Development¶
With the ongoing development of openpyxl, there is occasional information useful to assist developers.
What is suppoprted¶
The primary aim of openpyxl is to support reading and writing Microsoft Excel 2010 files. Where possible support for files generated by other libraries or programs is available but this is not guaranteed.
Supporting different Python versions¶
We have a small library of utility functions to support development for Python 2 and 3. This is openpyxl.compat for Python and openpyxl.xml for XML functions.
Coding style¶
Use PEP-8 except when implementing attributes for roundtripping but always use Python data conventions (boolean, None, etc.) Note exceptions in docstrings.
Getting the source¶
The source code is hosted on bitbucket.org. You can get it using a Mercurial client and the following URL.
$ hg clone https://bitbucket.org/openpyxl/openpyxl $ virtualenv openpyxl $ hg up 2.5 $ cd openpyxl $ source bin/activate $ pip install -U -r requirements.txt $ python setup.py develop
Testing¶
Contributions without tests will not be accepted.

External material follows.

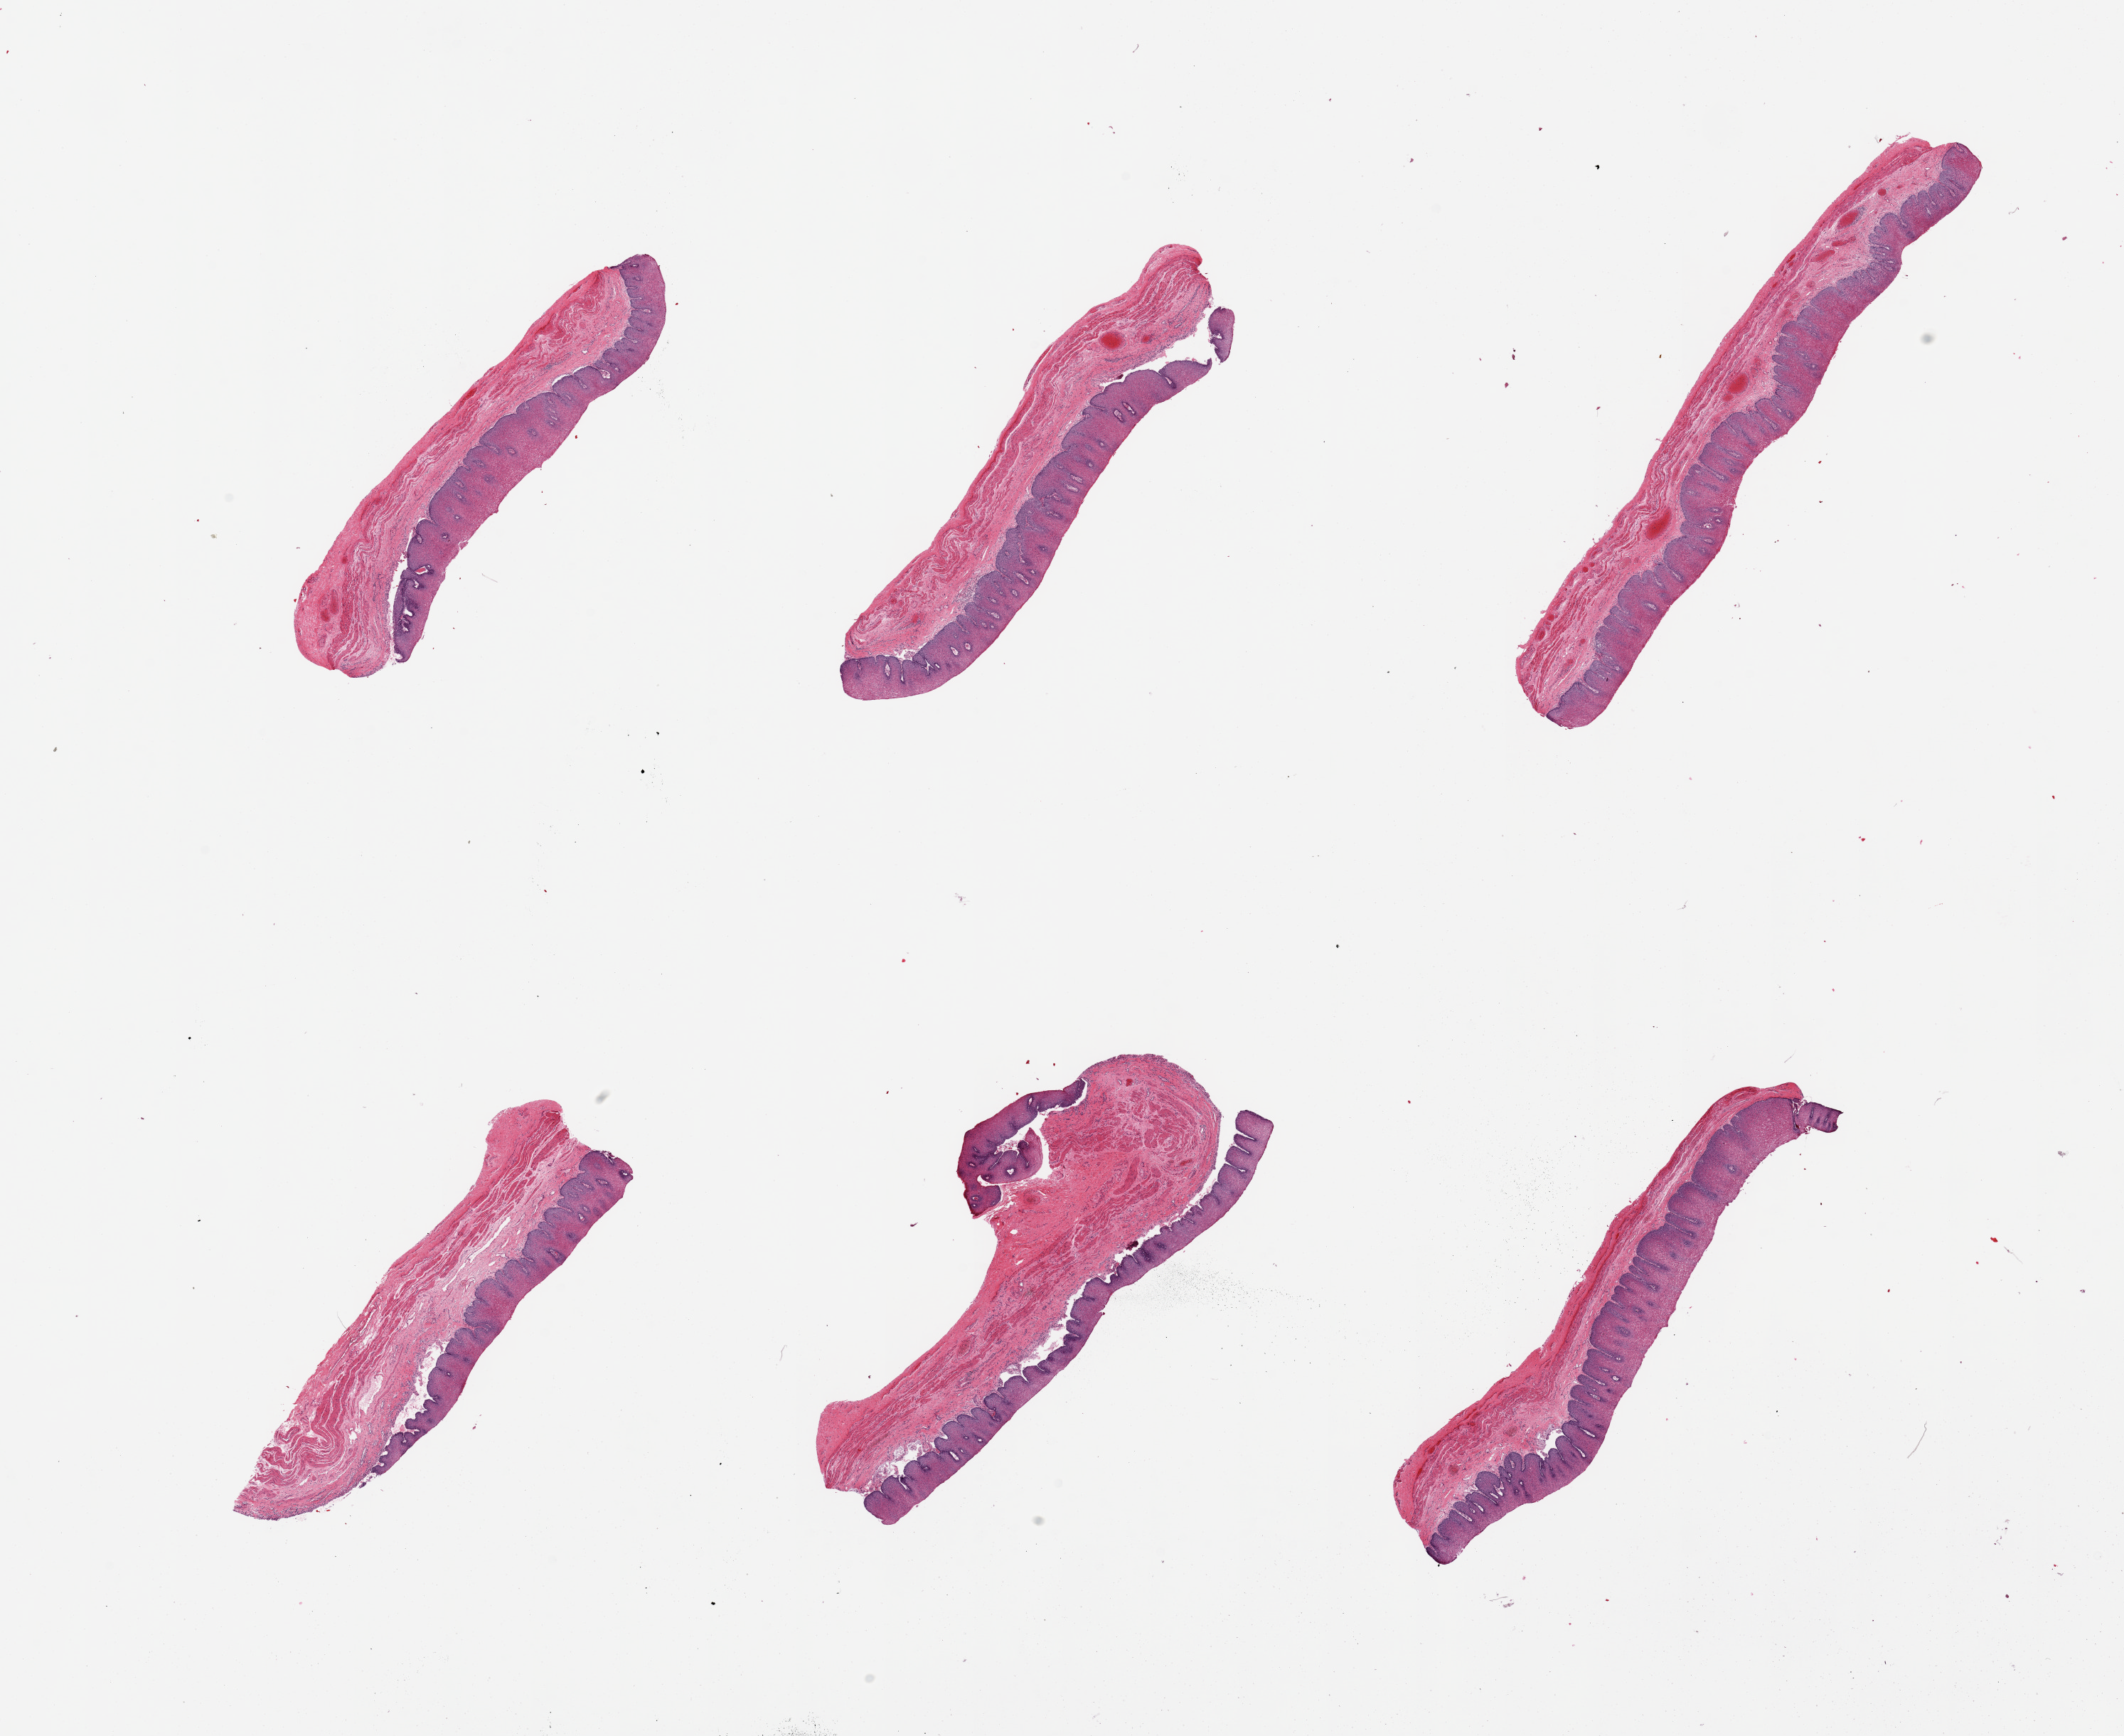
Digitized H&E-stained section, brightfield — whole scanned area (about 23.6 x 19.3 mm, from a 20x scan) shown as a low-resolution overview. PAXgene-fixed, paraffin-embedded tissue. Sampled site (target tissue): esophageal mucous membrane. Tissue donor sample.
Pathologist's review note for this sample: 6 pieces, prominent squamous hyperplasia up to ~50% thickness.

We use pytest as the test runner with pytest-cov for coverage information and pytest-flakes for static code analysis.
Coverage¶
The goal is 100 % coverage for unit tests - data types and utility functions. Coverage information can be obtained using
py.test --cov openpyxl
Organisation¶
Tests should be preferably at package / module level e.g openpyxl/cell. This makes testing and getting statistics for code under development easier:
py.test --cov openpyxl/cell openpyxl/cell
Checking XML¶
Use the openpyxl.tests.helper.compare_xml
function to compare
generated and expected fragments of XML.
Schema validation¶
When working on code to generate XML it is possible to validate that the generated XML conforms to the published specification. Note, this won’t necessarily guarantee that everything is fine but is preferable to reverse engineering!
Microsoft Tools¶
Along with the SDK, Microsoft also has a “Productivity Tool” for working with Office OpenXML.
This allows you to quickly inspect or compare whole Excel files. Unfortunately, validation errors contain many false positives. The tool also contain links to the specification and implementers’ notes.
Please see Testing on Windows for additional information on setting up and testing on Windows.
Contributing¶
Contributions in the form of pull requests are always welcome. Don’t forget to add yourself to the list of authors!
Branch naming convention¶
We use a “major.minor.patch” numbering system, ie. 2.5.14. Development branches are named after “major.minor” releases. In general, API change will only happen major releases but there will be exceptions. Always communicate API changes to the mailing list before making them. If you are changing an API try and an implement a fallback (with deprecation warning) for the old behaviour.
The “default branch” is used for releases and always has changes from a development branch merged in. It should never be the target for a pull request.
Pull Requests¶
Pull requests should be submitted to the current, unreleased development branch. Eg. if the current release is 2.5.14, pull requests should be made to the 2.5 branch. Exceptions are bug fixes to released versions which should be made to the relevant release branch and merged upstream into development.
Please use tox to test code for different submissions before making a pull request. This is especially important for picking up problems across Python versions.
Documentation¶
Remember to update the documentation when adding or changing features. Check that documentation is syntactically correct.
tox -e doc
Benchmarking¶
Benchmarking and profiling are ongoing tasks. Contributions to these are very welcome as we know there is a lot to do.
Memory Use¶
There is a tox profile for long-running memory benchmarks using the memory_utils package.
tox -e memory
Pympler¶
As openpyxl does not include any internal memory benchmarking tools, the
python pympler package was used during the testing of styles to profile the
memory usage in openpyxl.reader.excel.read_style_table()
:
# in openpyxl/reader/style.py
from pympler import muppy, summary
def read_style_table(xml_source):
...
if cell_xfs is not None: # ~ line 47
initialState = summary.summarize(muppy.get_objects()) # Capture the initial state
for index, cell_xfs_node in enumerate(cell_xfs_nodes):
...
table[index] = new_style
finalState = summary.summarize(muppy.get_objects()) # Capture the final state
diff = summary.get_diff(initialState, finalState) # Compare
summary.print_(diff)
pympler.summary.print_()
prints to the console a report of object
memory usage, allowing the comparison of different methods and examination of
memory usage. A useful future development would be to construct a
benchmarking package to measure the performance of different components.